● TASK OBJECTIVE: Turn the lines below into a JSON list of strings, one string per line, skipping any blank lines. Leave the pictures out.

•••••

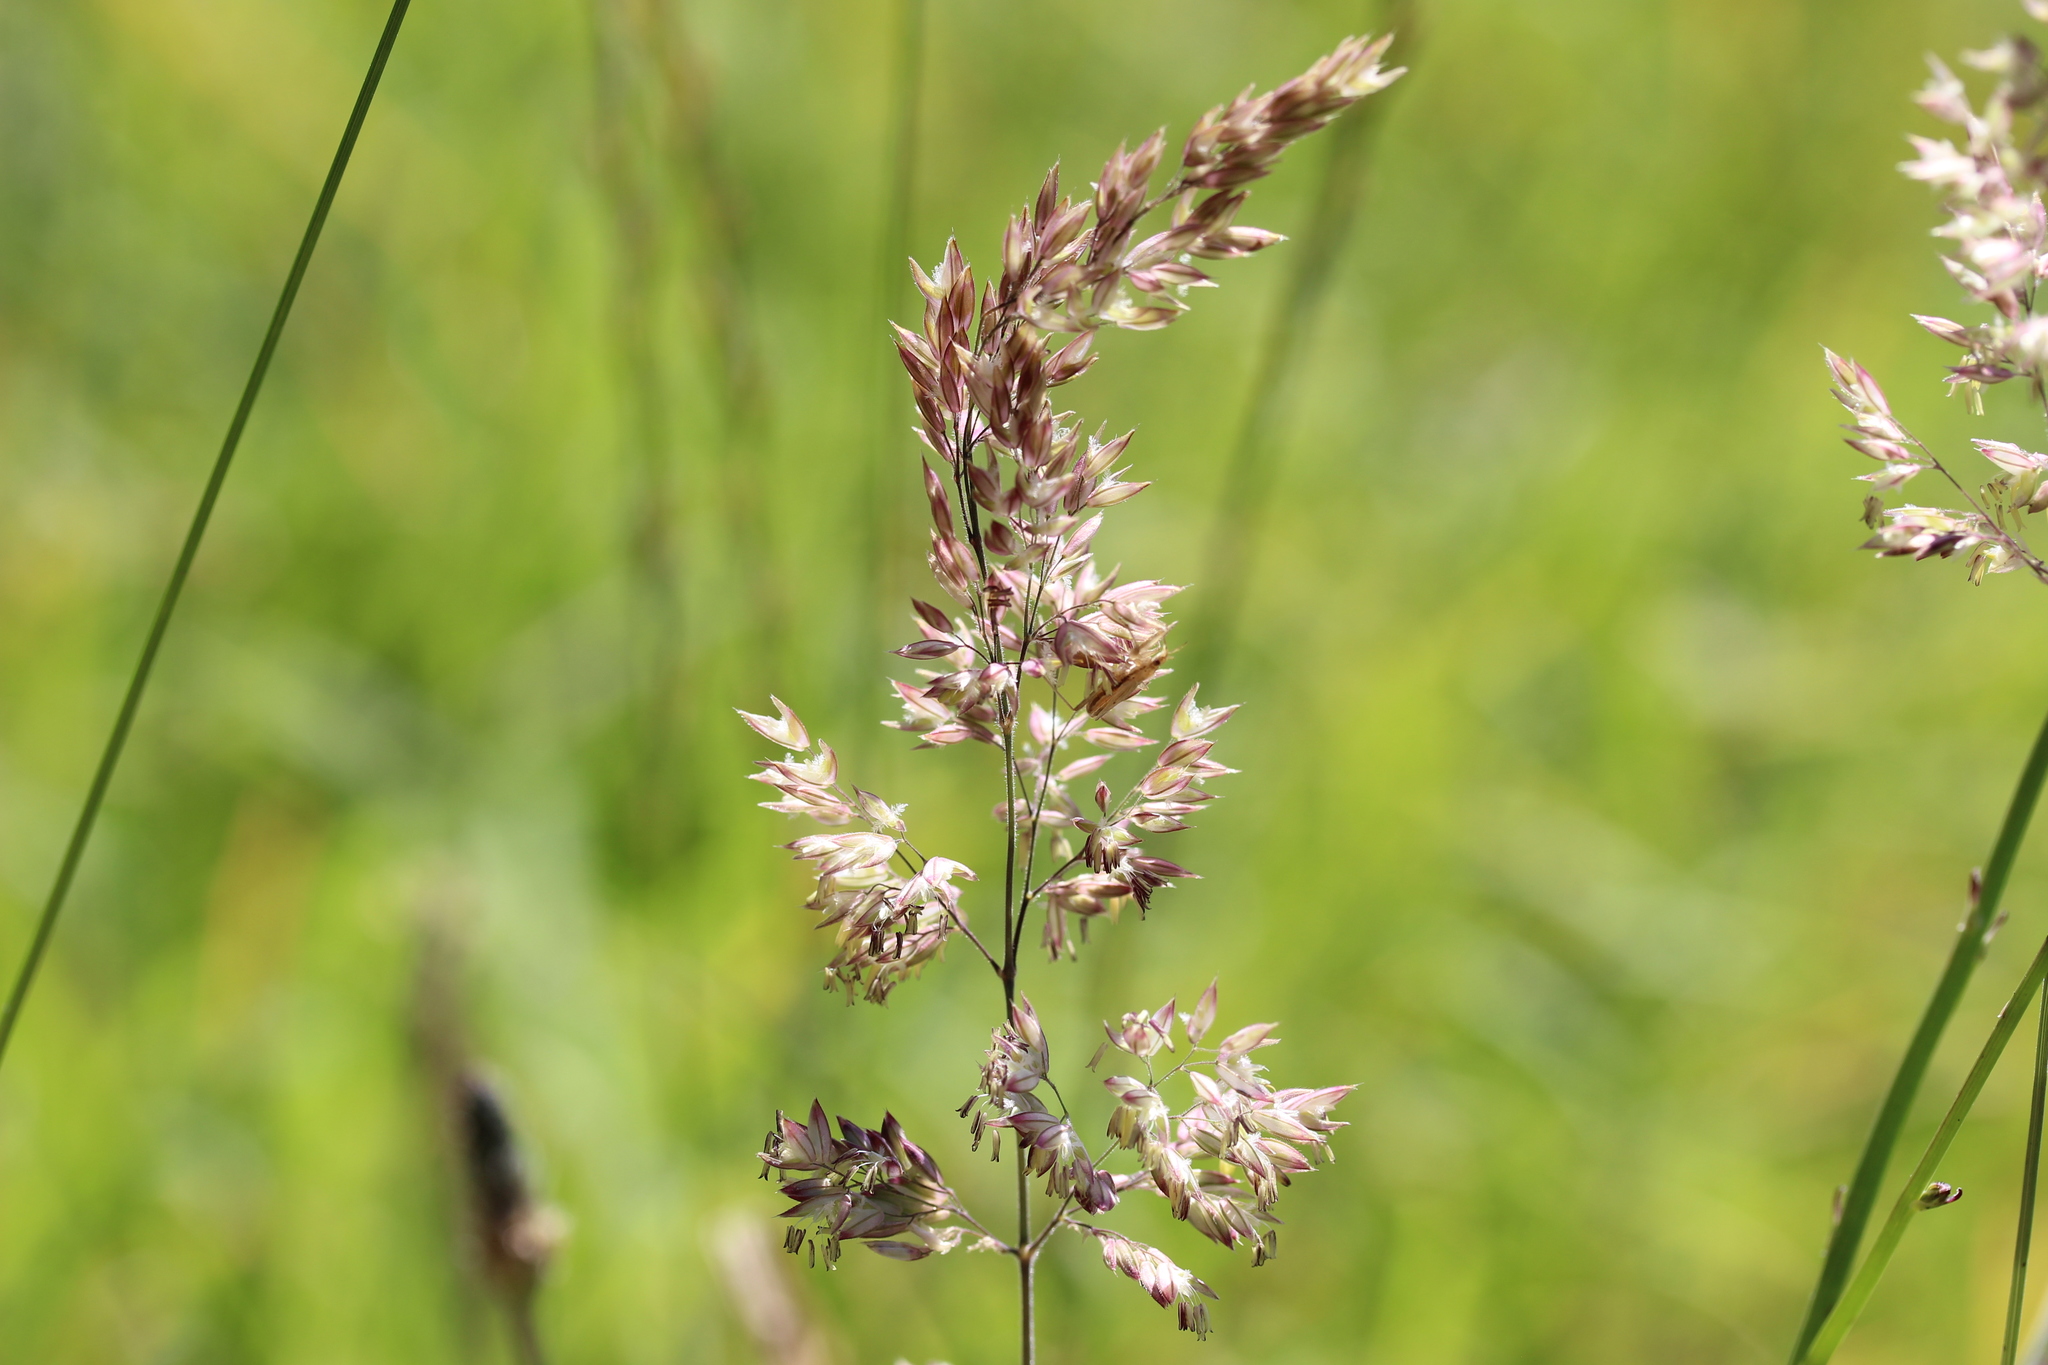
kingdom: Plantae
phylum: Tracheophyta
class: Liliopsida
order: Poales
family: Poaceae
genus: Holcus
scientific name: Holcus lanatus
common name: Yorkshire-fog
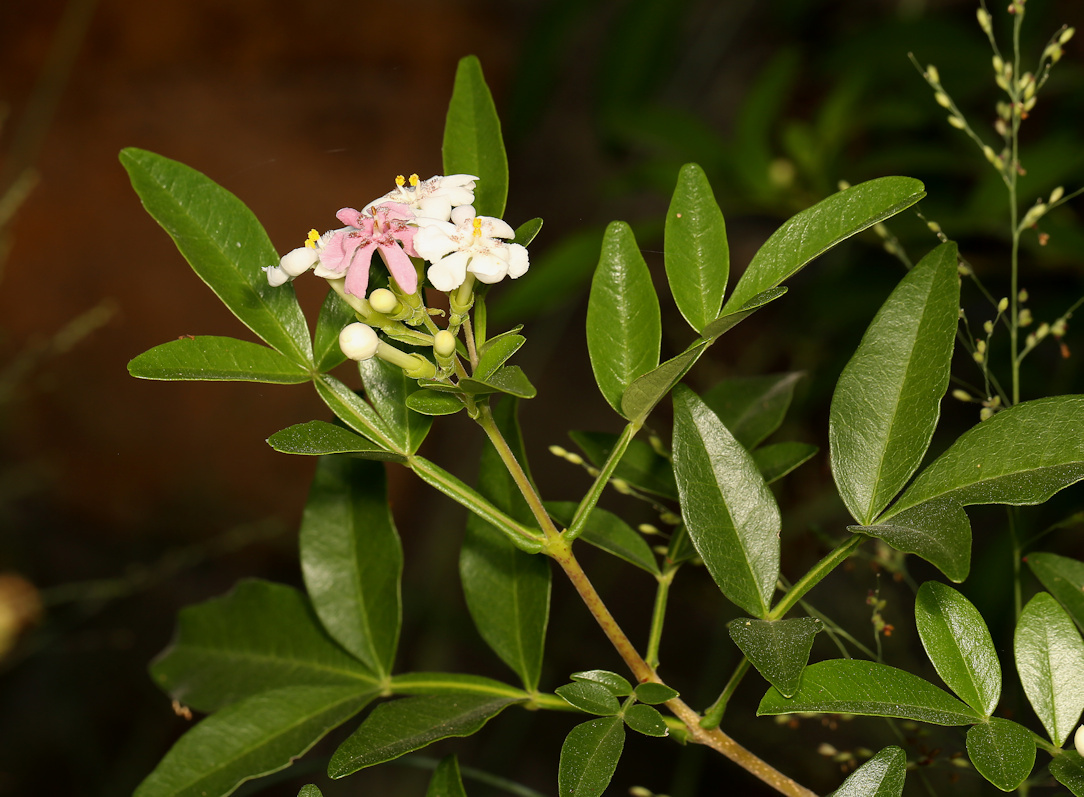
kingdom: Plantae
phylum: Tracheophyta
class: Magnoliopsida
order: Lamiales
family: Oleaceae
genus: Schrebera
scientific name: Schrebera alata
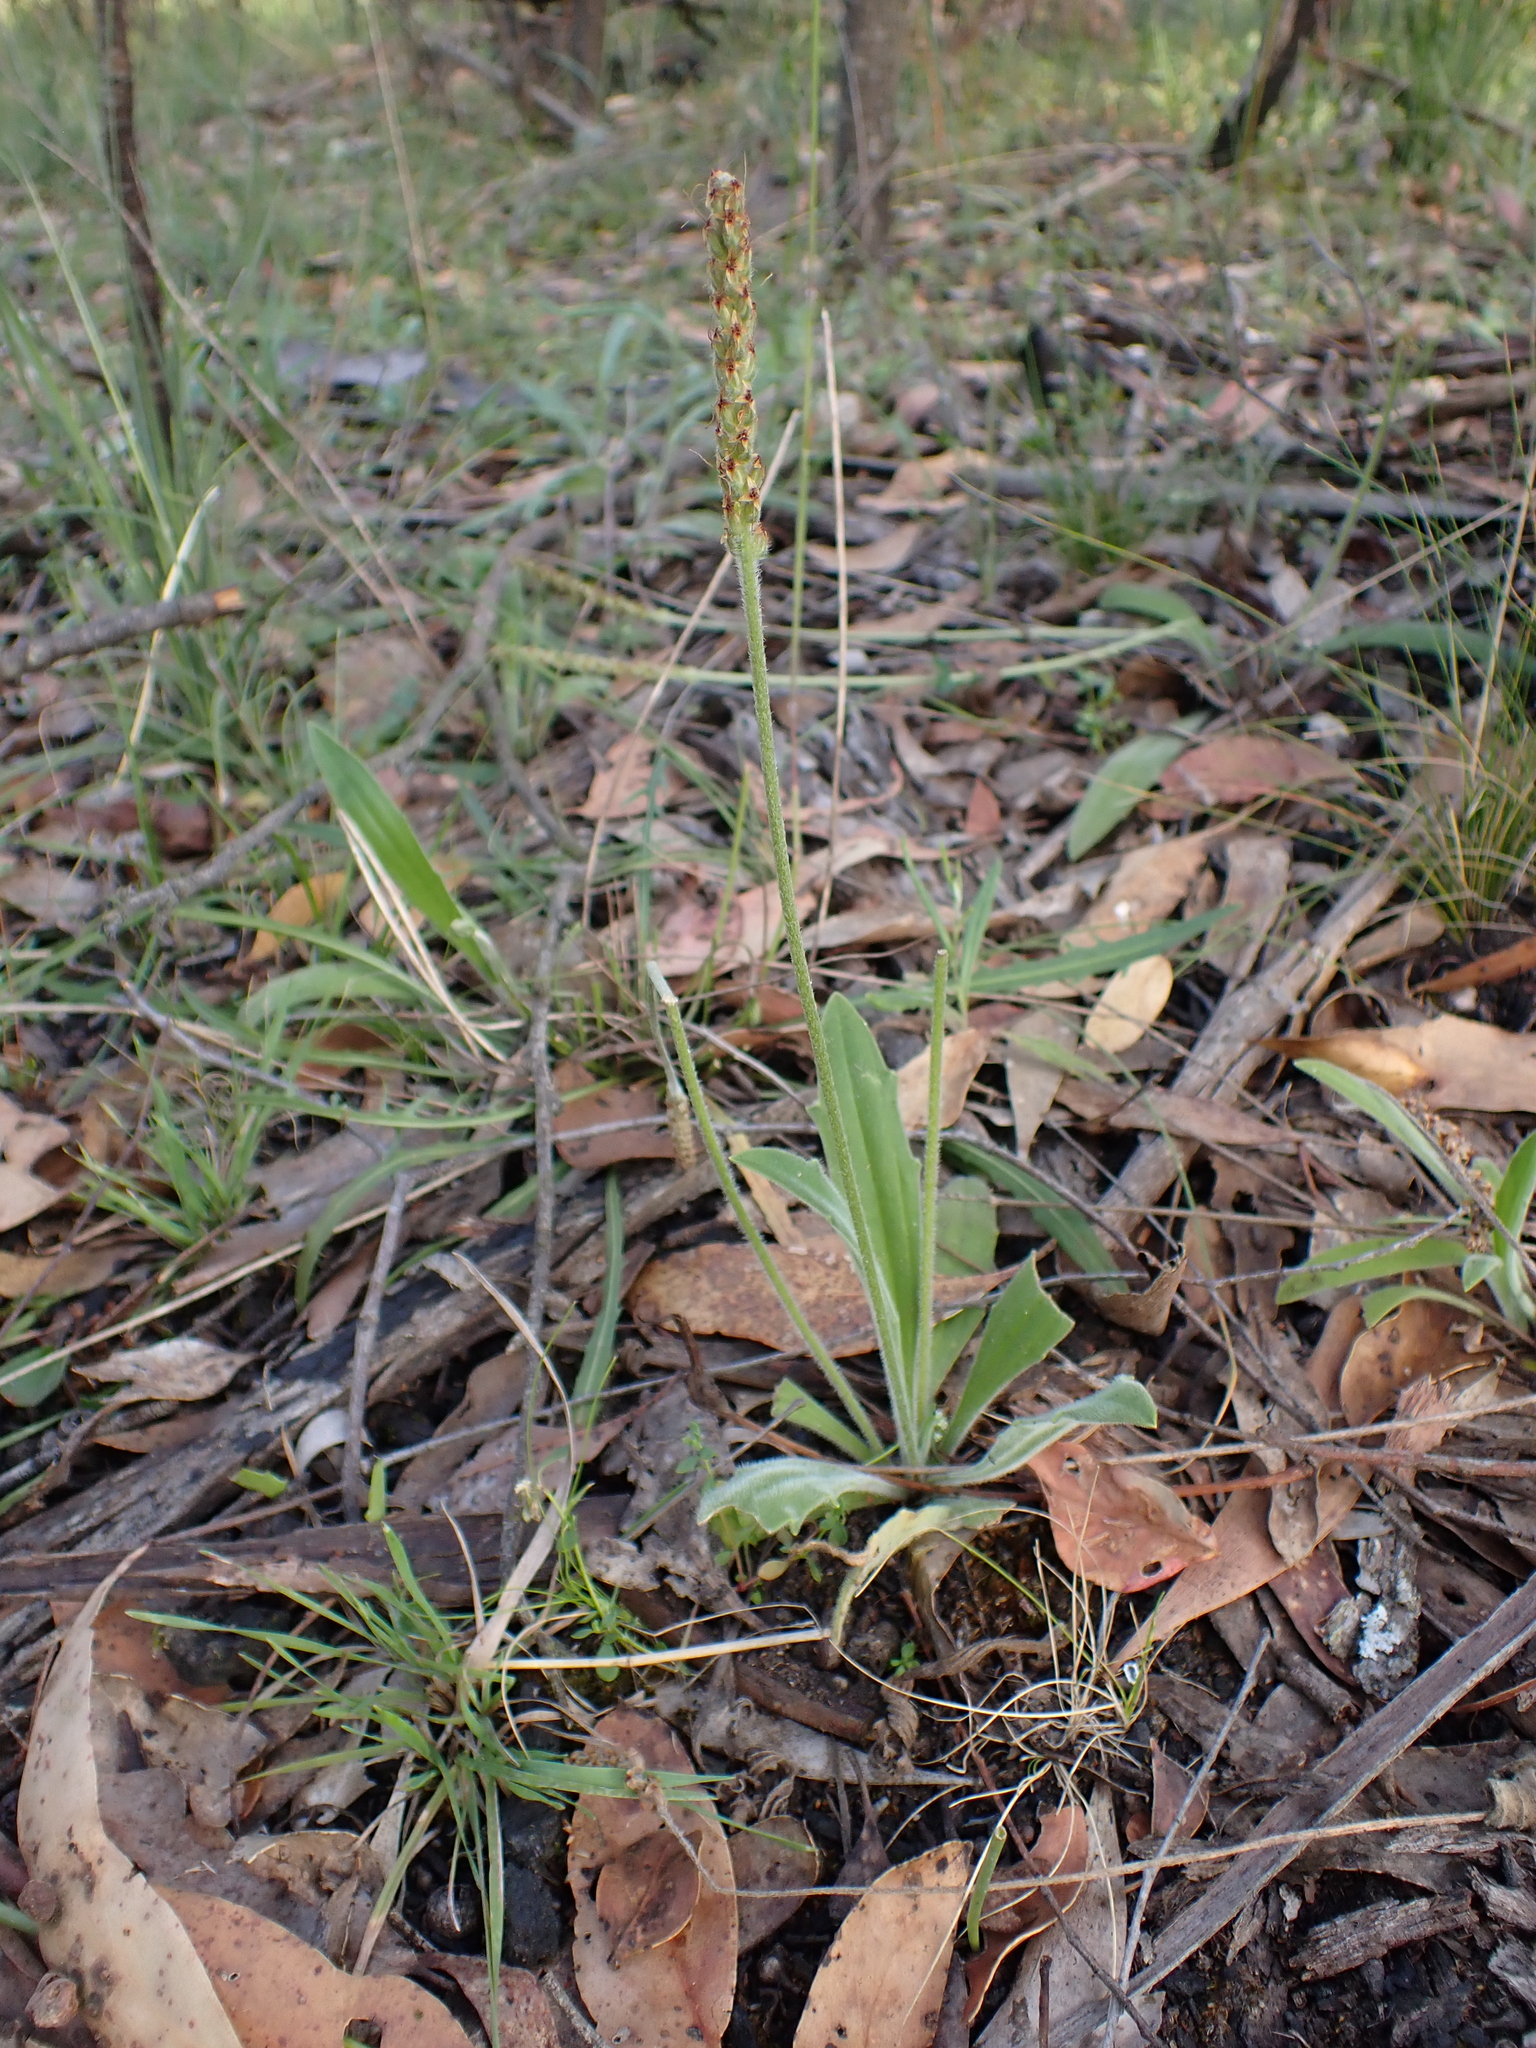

•••••

● SOLUTION FOR THIS PROBLEM:
[
  "kingdom: Plantae",
  "phylum: Tracheophyta",
  "class: Liliopsida",
  "order: Poales",
  "family: Poaceae",
  "genus: Holcus",
  "scientific name: Holcus lanatus",
  "common name: Yorkshire-fog",
  "kingdom: Plantae",
  "phylum: Tracheophyta",
  "class: Magnoliopsida",
  "order: Lamiales",
  "family: Oleaceae",
  "genus: Schrebera",
  "scientific name: Schrebera alata"
]